Great!
I had a good talk with a CTO of a company here in New Zealand who is using Scala/Akka full-time.
I was able to clarify quite a few concerns and questions I had.
These were relating to routers, restarting, supervisors, actor references and just about everything TBH.
There was a good solution to the worker problem.
And it became obvious that a Router in Akka parlance is simply a load-balancer and so does not do any management of work distribution.
It being a way to hide many actors was a simple enough concept to have large benefits.
With regard to restarting, an ActorRef (what we call a proxy right now) does not become terminated/dead upon restart.
But if an Actor is stopped and then restarted at a later point (even with the same name/path), the original ActorRef is terminated/dead.
I agree with this and no doubt, Tony, you will too.
As to the default strategy of "restart", I am not sure about this.
Akka has several concepts which we do not have.
One of which is ActorSystem. This is a full collection of system and user actors which is independent of another ActorSystem.
I believe it would be most useful for testing.
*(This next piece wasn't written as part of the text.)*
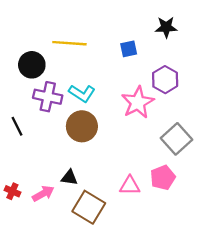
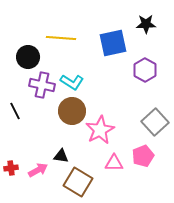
blue square: (129, 49) -> (113, 43), size x1.8
pink star: (138, 102) -> (100, 130), moved
red cross: (12, 191) -> (11, 168), turned -32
As we could easily shutdown the previous ActorSystem and start a new one with entirely new state (including the EventSystem/logging).
I have a branch which splits out the core actor functionality (receiver/timers/tasks) from the Object-specific code like SyncCall and friends.
I do think that we need to introduce a new concept ActorContext to encapsulate the notion of a mailbox wrapped up separate to the underlying state introduced by starting an Actor and it running for a moment or 2.
All in all, I think there is a reasonably solid idea of where to go, at least in my head.